- Church: Catholic Church
- Diocese: Diocese of Nîmes
- In office: 30 January 2001 – 10 August 2021
- Predecessor: Jean Cadilhac
- Successor: Nicolas Brouwet [fr]

Orders
- Ordination: 26 May 1974 by Gérard-Maurice Eugène Huyghe
- Consecration: 1 April 2001 by Jean-Paul Jaeger

Personal details
- Born: 5 June 1946 (age 80) Calais, Pas-de-Calais, France

= Robert Wattebled =

French prelate

Robert Wattebled is a French prelate of the Catholic Church who was the bishop of Nîmes from 2001 to 2021.

==Biography==
Robert Wattebled was born on 5 June 1946 in Calais. He earned a degree in mathematics and then entered the Major Seminary of Arras in Lille where he studied philosophy and theology.

He earned a joint doctorate in theology at the Catholic Institute in Paris and the history of religions at the Paris-Sorbonne University.

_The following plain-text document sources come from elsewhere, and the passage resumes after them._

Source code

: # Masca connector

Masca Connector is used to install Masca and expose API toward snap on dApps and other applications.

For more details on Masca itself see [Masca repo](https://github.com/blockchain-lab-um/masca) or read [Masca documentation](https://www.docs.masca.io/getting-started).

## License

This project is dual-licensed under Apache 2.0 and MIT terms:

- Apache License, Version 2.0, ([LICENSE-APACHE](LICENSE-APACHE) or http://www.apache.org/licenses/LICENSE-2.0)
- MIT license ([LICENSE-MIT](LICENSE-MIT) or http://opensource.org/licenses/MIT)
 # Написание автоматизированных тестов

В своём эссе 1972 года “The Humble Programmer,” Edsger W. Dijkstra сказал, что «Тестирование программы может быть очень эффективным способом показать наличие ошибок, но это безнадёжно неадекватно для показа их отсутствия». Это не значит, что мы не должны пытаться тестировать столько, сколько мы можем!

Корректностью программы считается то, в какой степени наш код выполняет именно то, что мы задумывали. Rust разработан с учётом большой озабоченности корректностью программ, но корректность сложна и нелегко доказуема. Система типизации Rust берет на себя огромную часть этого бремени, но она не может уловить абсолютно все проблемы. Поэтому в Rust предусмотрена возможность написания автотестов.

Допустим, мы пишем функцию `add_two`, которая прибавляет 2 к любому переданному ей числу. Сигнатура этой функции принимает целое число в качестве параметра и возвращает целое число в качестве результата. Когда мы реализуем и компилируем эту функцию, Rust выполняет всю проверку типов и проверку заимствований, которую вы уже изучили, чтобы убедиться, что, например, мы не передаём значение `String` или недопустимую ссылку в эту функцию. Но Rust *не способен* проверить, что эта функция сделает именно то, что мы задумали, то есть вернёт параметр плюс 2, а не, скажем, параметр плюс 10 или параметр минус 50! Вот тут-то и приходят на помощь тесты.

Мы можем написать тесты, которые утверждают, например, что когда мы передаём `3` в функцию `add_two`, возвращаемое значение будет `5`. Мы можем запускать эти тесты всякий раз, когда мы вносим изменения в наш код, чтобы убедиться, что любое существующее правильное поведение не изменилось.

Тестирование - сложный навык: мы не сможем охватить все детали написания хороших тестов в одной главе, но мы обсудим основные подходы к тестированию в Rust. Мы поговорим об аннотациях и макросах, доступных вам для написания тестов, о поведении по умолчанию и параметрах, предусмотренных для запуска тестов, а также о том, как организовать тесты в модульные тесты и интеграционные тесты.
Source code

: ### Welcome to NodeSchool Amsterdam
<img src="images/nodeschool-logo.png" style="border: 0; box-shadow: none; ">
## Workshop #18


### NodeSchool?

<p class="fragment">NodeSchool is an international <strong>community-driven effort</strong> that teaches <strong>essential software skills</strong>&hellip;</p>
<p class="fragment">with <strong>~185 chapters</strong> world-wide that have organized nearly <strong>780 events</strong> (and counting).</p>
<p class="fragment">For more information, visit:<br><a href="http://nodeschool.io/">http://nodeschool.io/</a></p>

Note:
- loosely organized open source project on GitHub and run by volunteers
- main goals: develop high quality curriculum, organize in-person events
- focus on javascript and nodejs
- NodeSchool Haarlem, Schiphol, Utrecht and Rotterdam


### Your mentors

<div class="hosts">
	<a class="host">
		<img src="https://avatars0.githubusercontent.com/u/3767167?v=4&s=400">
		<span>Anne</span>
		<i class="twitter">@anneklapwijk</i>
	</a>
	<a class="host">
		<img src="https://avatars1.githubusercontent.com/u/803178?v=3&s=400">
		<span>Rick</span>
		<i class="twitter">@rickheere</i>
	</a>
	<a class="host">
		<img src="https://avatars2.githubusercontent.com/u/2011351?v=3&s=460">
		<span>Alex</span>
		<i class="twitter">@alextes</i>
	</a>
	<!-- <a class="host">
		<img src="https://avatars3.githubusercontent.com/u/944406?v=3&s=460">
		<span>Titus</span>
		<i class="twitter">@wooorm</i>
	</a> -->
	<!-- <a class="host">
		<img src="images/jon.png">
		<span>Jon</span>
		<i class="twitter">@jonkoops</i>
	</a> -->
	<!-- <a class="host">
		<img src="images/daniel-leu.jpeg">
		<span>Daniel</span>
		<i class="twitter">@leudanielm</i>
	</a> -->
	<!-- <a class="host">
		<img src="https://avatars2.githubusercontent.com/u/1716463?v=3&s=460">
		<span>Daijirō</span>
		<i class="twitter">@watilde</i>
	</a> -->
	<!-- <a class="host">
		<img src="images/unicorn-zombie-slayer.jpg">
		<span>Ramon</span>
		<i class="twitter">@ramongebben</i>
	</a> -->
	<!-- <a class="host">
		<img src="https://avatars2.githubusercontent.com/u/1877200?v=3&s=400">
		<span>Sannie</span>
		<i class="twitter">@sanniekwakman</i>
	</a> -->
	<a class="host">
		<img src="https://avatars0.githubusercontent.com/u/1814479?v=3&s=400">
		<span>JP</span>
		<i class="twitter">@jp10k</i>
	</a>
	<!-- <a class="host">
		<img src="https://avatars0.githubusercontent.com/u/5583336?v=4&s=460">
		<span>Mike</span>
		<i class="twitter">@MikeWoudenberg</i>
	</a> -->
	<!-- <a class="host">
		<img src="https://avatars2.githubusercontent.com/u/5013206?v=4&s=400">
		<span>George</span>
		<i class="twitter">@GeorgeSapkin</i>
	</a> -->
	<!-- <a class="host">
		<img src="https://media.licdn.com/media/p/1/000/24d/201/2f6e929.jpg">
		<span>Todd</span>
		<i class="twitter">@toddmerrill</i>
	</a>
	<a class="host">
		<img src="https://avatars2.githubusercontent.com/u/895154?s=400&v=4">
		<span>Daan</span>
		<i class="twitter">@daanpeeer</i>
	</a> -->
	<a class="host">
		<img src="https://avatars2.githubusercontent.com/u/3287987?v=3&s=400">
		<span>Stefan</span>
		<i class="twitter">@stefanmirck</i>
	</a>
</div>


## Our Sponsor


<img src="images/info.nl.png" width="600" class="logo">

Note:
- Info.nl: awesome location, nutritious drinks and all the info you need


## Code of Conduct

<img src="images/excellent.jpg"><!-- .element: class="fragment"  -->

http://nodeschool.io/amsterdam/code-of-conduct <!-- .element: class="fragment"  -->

He served his required period of national service in Cameroon.
He was ordained a priest of the Diocese of Arras on 26 May 1974. He served for nine years as curate and pastor of Saint-Laurent-Blangy and then from 1986 to 1992 in Bully-Grenay. He was episcopal vicar from 1990 to 1996, and then vicar general with responsibility for liturgy, instruction, and communications.

Pope John Paul II appointed him bishop of Nîmes on 30 January 2001. He was consecrated a bishop and installed in a ceremony held in the Arena of Nîmes on 1 April. Following the major floods in the Gard and its surroundings, Wattebled called for generosity stating that "our fraternal solidarity is divine likeness ".

His Episcopal motto is "Because of Jesus, for many". He was made a Knight of the Legion of Honor on 18 April 2014.

He submitted his resignation as required when he turned 75, and Pope Francis accepted it on 10 August. Wattebled planned to remain active in retirement in his native Calais.